◆ PROBLEM REQUIREMENTS ◆
Exact repetition of every entry is required.

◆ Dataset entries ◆
+===+

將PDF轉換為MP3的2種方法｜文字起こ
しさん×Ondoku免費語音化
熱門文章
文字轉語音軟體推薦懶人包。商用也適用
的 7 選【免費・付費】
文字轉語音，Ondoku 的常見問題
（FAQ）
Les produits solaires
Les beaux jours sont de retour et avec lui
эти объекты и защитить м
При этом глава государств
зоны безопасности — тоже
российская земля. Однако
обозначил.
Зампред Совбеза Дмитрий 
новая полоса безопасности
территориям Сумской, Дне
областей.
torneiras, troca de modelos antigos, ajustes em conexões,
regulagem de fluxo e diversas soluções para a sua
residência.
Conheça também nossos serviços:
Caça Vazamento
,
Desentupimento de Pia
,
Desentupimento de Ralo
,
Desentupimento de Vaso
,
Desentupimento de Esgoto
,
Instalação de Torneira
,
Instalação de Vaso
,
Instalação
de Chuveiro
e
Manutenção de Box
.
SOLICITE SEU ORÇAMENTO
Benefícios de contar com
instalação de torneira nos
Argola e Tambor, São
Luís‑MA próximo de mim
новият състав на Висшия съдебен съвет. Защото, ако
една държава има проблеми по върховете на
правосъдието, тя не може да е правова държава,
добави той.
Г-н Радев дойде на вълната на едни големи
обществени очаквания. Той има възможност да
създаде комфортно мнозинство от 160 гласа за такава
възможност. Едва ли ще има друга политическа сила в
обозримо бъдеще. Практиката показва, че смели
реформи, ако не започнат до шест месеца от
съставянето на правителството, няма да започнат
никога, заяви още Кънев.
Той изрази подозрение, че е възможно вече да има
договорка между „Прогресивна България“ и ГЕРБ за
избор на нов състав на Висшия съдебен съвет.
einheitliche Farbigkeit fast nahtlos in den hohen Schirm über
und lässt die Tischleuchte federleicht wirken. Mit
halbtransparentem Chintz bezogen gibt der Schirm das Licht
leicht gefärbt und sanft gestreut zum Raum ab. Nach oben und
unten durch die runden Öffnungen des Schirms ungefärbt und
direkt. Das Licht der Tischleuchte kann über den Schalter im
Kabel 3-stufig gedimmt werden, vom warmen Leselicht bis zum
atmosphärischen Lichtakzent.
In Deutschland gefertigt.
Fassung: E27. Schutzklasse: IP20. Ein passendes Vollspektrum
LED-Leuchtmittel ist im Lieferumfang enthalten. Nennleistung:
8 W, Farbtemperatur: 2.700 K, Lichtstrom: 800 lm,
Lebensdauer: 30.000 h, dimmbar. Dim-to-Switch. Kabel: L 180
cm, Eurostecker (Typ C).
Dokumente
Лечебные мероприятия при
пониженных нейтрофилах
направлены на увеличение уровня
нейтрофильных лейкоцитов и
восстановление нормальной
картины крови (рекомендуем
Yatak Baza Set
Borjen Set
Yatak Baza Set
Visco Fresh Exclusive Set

+===+

◆ EXERCISE SOLUTION ◆
將PDF轉換為MP3的2種方法｜文字起こ
しさん×Ondoku免費語音化
熱門文章
文字轉語音軟體推薦懶人包。商用也適用
的 7 選【免費・付費】
文字轉語音，Ondoku 的常見問題
（FAQ）
Les produits solaires
Les beaux jours sont de retour et avec lui
эти объекты и защитить м
При этом глава государств
зоны безопасности — тоже
российская земля. Однако
обозначил.
Зампред Совбеза Дмитрий 
новая полоса безопасности
территориям Сумской, Дне
областей.
torneiras, troca de modelos antigos, ajustes em conexões,
regulagem de fluxo e diversas soluções para a sua
residência.
Conheça também nossos serviços:
Caça Vazamento
,
Desentupimento de Pia
,
Desentupimento de Ralo
,
Desentupimento de Vaso
,
Desentupimento de Esgoto
,
Instalação de Torneira
,
Instalação de Vaso
,
Instalação
de Chuveiro
e
Manutenção de Box
.
SOLICITE SEU ORÇAMENTO
Benefícios de contar com
instalação de torneira nos
Argola e Tambor, São
Luís‑MA próximo de mim
новият състав на Висшия съдебен съвет. Защото, ако
една държава има проблеми по върховете на
правосъдието, тя не може да е правова държава,
добави той.
Г-н Радев дойде на вълната на едни големи
обществени очаквания. Той има възможност да
създаде комфортно мнозинство от 160 гласа за такава
възможност. Едва ли ще има друга политическа сила в
обозримо бъдеще. Практиката показва, че смели
реформи, ако не започнат до шест месеца от
съставянето на правителството, няма да започнат
никога, заяви още Кънев.
Той изрази подозрение, че е възможно вече да има
договорка между „Прогресивна България“ и ГЕРБ за
избор на нов състав на Висшия съдебен съвет.
einheitliche Farbigkeit fast nahtlos in den hohen Schirm über
und lässt die Tischleuchte federleicht wirken. Mit
halbtransparentem Chintz bezogen gibt der Schirm das Licht
leicht gefärbt und sanft gestreut zum Raum ab. Nach oben und
unten durch die runden Öffnungen des Schirms ungefärbt und
direkt. Das Licht der Tischleuchte kann über den Schalter im
Kabel 3-stufig gedimmt werden, vom warmen Leselicht bis zum
atmosphärischen Lichtakzent.
In Deutschland gefertigt.
Fassung: E27. Schutzklasse: IP20. Ein passendes Vollspektrum
LED-Leuchtmittel ist im Lieferumfang enthalten. Nennleistung:
8 W, Farbtemperatur: 2.700 K, Lichtstrom: 800 lm,
Lebensdauer: 30.000 h, dimmbar. Dim-to-Switch. Kabel: L 180
cm, Eurostecker (Typ C).
Dokumente
Лечебные мероприятия при
пониженных нейтрофилах
направлены на увеличение уровня
нейтрофильных лейкоцитов и
восстановление нормальной
картины крови (рекомендуем
Yatak Baza Set
Borjen Set
Yatak Baza Set
Visco Fresh Exclusive Set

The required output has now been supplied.